Vior Obtains the Approval from the Stock Exchange for the Acquisition of the Mosseau Project

QUEBEC, CANADA, MARCH 24, 2017 – SOCIÉTÉ D’EXPLORATION MINIÈRE VIOR INC. (TSX-V: VIO, FRANKFURT: VL51) – announces that it has received approval from the Venture Exchange (TSX-V) for the acquisition of the Mosseau project. As a result, on April 20, 2017, the Company issued the first $65,000 (360,477 shares) and made the first payments totaling $ 90,000 to the various sellers (for Details of the transaction, please refer to the Company’s press release dated March 22, 2017). The issued shares are subject to a restriction period of 4 months and 1 day expiring on August 21, 2017.

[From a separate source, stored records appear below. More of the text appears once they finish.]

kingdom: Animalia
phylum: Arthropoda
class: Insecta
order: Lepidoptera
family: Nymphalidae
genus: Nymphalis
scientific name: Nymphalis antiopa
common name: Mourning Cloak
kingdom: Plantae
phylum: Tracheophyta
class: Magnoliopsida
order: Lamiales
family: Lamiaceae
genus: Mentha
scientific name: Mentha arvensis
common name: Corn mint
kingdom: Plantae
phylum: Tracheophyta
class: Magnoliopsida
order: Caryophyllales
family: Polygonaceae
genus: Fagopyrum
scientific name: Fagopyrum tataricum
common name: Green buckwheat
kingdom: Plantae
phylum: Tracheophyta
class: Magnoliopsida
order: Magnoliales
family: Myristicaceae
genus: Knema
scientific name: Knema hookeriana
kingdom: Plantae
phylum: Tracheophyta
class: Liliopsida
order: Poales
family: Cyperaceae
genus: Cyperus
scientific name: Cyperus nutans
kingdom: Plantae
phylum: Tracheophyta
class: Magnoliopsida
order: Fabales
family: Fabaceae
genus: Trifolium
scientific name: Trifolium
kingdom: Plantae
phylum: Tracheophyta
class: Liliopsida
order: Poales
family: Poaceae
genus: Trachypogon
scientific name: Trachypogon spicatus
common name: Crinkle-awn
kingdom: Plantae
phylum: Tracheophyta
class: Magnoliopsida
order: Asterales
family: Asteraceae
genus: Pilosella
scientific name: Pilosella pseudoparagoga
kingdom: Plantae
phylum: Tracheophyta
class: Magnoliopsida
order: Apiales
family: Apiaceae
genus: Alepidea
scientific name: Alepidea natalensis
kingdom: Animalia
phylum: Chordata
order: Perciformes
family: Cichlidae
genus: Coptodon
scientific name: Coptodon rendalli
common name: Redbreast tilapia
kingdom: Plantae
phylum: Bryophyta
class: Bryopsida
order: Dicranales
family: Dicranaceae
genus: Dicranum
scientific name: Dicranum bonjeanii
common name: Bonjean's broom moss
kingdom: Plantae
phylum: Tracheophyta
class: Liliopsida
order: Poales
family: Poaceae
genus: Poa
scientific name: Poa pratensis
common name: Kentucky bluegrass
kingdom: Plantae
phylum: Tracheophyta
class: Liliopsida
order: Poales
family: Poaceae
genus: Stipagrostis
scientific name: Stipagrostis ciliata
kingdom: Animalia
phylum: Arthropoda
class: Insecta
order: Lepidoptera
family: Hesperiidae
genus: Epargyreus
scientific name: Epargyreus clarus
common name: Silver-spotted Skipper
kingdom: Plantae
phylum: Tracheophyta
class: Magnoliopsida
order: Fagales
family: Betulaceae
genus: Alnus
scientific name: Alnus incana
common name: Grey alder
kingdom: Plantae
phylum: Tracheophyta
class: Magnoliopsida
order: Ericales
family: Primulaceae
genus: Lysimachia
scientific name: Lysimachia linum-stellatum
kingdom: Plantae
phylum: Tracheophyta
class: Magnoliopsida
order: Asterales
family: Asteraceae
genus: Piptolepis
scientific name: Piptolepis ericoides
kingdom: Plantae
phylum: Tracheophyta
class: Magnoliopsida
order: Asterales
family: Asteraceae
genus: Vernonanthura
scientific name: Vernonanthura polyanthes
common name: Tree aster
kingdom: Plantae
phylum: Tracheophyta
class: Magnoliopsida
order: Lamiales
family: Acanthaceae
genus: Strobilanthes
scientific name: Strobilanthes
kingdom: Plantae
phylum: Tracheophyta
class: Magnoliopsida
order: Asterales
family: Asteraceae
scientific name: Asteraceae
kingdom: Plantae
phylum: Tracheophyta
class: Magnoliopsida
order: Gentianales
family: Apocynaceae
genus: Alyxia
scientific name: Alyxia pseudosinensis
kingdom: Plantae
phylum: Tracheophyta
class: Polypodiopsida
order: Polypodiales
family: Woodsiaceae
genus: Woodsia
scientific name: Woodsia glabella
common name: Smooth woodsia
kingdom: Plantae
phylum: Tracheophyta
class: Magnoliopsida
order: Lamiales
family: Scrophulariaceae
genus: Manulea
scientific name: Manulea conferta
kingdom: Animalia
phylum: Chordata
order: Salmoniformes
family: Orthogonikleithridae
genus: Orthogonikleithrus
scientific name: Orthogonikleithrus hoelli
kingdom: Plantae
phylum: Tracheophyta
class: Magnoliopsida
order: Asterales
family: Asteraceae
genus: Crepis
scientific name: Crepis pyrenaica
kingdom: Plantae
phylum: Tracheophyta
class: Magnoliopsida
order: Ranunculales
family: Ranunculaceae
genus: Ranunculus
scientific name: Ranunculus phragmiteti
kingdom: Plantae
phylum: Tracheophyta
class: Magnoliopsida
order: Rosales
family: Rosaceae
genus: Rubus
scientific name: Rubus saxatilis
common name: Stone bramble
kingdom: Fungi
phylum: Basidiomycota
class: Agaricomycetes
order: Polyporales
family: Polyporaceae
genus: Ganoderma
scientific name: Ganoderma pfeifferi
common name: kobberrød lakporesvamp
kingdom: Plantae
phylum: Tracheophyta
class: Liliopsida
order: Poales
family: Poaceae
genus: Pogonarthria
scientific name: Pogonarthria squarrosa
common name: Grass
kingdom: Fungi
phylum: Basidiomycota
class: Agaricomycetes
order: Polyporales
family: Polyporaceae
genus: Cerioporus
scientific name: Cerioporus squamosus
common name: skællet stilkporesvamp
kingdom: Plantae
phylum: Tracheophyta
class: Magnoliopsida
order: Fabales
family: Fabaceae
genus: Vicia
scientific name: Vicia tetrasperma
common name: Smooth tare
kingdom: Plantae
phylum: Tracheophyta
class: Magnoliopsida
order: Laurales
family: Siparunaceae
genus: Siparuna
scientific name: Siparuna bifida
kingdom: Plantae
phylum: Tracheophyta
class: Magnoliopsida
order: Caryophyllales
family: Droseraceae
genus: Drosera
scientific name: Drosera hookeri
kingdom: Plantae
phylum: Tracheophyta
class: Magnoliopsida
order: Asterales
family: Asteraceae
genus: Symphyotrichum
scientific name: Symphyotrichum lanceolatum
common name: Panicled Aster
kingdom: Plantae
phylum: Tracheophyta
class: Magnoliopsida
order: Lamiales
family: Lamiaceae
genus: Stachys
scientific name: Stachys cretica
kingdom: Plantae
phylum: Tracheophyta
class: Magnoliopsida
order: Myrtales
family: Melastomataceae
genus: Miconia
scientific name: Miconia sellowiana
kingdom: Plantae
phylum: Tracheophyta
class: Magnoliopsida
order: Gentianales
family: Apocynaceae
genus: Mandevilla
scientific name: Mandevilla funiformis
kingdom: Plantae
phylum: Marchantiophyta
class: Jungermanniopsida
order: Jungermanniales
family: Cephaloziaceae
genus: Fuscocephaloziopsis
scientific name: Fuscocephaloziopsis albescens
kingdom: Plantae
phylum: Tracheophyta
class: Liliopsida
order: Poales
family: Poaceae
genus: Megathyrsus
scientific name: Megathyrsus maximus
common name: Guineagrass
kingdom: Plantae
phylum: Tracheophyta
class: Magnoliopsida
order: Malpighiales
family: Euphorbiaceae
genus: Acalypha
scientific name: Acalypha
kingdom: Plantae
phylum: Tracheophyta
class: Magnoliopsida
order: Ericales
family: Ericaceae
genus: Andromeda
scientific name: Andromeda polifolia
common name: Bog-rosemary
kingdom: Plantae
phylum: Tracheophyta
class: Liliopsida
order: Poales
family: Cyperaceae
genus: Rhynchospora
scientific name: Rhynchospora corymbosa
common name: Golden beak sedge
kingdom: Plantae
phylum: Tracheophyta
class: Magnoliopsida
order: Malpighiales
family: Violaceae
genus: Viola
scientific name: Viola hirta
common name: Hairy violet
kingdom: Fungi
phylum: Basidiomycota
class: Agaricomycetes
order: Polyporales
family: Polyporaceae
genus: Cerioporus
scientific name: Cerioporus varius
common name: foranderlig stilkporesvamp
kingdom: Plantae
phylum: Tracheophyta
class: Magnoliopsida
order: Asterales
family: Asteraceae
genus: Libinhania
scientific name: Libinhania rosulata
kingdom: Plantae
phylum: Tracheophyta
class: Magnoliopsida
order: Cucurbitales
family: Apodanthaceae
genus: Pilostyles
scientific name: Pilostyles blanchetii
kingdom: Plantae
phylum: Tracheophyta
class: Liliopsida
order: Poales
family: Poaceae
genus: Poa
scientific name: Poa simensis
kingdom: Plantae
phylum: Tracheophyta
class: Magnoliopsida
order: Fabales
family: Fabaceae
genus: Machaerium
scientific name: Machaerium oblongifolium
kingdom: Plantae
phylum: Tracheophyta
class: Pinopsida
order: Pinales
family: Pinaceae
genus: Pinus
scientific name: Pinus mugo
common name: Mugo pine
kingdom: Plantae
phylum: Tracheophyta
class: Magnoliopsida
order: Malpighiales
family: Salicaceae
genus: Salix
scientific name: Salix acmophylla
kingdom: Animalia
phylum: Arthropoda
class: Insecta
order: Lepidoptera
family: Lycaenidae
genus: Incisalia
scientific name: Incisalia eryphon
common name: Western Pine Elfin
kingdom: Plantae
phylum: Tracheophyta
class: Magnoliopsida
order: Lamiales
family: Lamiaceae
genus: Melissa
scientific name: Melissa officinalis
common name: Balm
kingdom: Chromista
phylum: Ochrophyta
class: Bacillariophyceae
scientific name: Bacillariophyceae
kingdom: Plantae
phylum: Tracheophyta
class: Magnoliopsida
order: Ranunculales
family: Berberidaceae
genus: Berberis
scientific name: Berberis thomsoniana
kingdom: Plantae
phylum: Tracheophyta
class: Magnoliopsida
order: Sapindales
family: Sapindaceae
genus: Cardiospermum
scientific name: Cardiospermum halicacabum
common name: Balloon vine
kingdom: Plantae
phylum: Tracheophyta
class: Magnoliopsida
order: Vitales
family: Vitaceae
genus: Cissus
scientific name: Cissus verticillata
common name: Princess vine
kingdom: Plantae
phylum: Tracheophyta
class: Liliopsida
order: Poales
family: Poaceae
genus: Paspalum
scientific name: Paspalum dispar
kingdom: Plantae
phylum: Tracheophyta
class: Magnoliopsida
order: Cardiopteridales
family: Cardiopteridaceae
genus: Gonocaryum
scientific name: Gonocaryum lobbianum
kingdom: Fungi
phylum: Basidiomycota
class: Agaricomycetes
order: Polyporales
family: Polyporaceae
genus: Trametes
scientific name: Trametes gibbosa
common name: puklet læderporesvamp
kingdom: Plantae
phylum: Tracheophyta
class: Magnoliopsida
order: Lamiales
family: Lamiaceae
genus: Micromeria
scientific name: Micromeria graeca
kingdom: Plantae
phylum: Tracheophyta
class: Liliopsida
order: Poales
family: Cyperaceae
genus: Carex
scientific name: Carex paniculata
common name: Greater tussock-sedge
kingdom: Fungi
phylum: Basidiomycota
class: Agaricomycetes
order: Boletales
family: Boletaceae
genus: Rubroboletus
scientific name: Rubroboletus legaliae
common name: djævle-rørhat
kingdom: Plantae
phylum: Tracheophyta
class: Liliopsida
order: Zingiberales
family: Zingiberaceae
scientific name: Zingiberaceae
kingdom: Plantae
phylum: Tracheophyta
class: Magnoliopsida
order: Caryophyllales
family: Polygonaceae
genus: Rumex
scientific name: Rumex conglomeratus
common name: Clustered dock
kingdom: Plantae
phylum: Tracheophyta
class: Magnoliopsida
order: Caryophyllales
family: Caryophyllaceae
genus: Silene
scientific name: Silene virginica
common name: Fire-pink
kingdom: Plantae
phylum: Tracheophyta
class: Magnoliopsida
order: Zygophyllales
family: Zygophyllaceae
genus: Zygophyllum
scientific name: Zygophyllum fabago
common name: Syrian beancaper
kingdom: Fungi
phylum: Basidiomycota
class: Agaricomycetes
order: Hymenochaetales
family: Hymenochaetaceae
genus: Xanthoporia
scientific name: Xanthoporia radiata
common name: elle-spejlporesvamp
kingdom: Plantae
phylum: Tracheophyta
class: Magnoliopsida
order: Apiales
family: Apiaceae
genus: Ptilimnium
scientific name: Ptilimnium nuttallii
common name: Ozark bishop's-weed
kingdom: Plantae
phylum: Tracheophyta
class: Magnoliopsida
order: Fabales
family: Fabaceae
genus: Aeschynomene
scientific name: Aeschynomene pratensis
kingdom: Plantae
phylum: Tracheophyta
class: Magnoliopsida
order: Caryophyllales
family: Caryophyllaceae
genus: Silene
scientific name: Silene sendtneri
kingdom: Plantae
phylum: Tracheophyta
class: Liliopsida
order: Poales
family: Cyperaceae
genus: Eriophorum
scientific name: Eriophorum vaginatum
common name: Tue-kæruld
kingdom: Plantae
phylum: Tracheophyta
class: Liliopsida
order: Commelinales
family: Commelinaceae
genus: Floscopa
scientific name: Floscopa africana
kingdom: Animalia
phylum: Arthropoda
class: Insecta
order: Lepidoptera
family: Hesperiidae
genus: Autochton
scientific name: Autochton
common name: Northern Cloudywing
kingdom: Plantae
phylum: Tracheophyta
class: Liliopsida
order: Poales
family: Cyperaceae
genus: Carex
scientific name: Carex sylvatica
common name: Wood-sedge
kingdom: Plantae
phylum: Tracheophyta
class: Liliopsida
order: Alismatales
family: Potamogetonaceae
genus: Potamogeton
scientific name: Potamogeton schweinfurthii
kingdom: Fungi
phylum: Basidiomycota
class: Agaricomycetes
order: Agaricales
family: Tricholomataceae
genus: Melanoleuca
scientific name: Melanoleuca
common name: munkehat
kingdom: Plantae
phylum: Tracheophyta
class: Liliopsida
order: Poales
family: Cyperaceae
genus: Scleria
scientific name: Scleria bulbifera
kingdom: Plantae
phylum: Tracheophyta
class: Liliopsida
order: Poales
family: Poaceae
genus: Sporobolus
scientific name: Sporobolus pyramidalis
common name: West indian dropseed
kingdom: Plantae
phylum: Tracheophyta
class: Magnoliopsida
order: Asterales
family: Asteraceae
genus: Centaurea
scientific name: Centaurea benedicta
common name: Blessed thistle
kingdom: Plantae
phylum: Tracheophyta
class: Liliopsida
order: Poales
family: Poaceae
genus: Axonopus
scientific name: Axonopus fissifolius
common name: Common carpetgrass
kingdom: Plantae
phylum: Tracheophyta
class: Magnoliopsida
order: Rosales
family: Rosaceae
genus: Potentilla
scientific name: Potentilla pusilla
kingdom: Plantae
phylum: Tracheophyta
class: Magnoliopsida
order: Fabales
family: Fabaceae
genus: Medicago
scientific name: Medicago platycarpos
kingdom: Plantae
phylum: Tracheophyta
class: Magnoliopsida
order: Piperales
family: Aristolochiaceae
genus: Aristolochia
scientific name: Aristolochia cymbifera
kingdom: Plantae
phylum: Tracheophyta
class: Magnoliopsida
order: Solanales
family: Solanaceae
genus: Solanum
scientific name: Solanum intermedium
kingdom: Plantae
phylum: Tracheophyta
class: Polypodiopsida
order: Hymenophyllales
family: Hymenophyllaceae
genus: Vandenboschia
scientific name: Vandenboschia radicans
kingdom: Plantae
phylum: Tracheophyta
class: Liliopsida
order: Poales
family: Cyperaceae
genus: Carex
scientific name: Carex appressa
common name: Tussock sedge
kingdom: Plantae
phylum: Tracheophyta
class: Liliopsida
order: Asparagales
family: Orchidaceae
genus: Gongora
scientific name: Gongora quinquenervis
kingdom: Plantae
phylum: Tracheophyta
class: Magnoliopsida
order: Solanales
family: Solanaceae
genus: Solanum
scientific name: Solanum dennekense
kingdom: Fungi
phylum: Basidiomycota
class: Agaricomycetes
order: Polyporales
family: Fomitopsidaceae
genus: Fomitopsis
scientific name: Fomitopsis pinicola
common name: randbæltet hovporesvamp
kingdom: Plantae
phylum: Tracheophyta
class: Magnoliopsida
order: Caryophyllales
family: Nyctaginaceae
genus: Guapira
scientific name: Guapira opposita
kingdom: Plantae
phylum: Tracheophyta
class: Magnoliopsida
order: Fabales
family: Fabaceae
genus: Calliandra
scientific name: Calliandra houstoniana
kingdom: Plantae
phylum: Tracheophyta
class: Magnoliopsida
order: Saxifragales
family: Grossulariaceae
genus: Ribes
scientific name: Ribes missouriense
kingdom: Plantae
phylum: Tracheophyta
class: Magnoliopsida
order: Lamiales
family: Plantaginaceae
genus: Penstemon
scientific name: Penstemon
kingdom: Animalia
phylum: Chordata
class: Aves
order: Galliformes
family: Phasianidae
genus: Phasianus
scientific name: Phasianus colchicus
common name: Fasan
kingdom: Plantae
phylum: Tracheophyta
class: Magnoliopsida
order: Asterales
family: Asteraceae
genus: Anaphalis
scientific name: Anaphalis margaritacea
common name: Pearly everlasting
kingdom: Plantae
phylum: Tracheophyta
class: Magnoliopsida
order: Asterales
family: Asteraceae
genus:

In addition, the Company wishes to correct an error that appeared in its press release of March 22nd. Vior declared that it had to make a second payment of $15,000 to the independent prospectors after a 15-month period following the signing of the agreement in order to complete the acquisition of the 6 claims that were subject to the agreement. This payment will be rather in the order of $10,000.

The Mosseau Project

The Mosseau project is comprised of 65 claims for 31.3 square-kilometers located 22 kilometers east of the town of Lebel-sur-Quévillon, in the Abitibi region of Quebec (figure on Vior website). The Project hosts the Morono ‘’M zone’’ (see press release of March 22, 2017) as well as many other gold showings and drill intercepts, all of which are associated to a series of parallel shear zones that could be followed up over a strike length of at least 10 kilometers on the project.

All historical drill holes at Morono ‘’M zone’’ have cross-cut the shear and the zone remains open at depth with the deepest drill intercept at 270 meters grading 4.42g/t gold over 5.84 meters (true width, hole M4-88; Ministry’s Assessment Report GM47624).

Vior is currently planning the exploration program on the Mosseau property that is slated to begin in spring 2017. The program should include some geophysics, field reconnaissance and drilling during the year.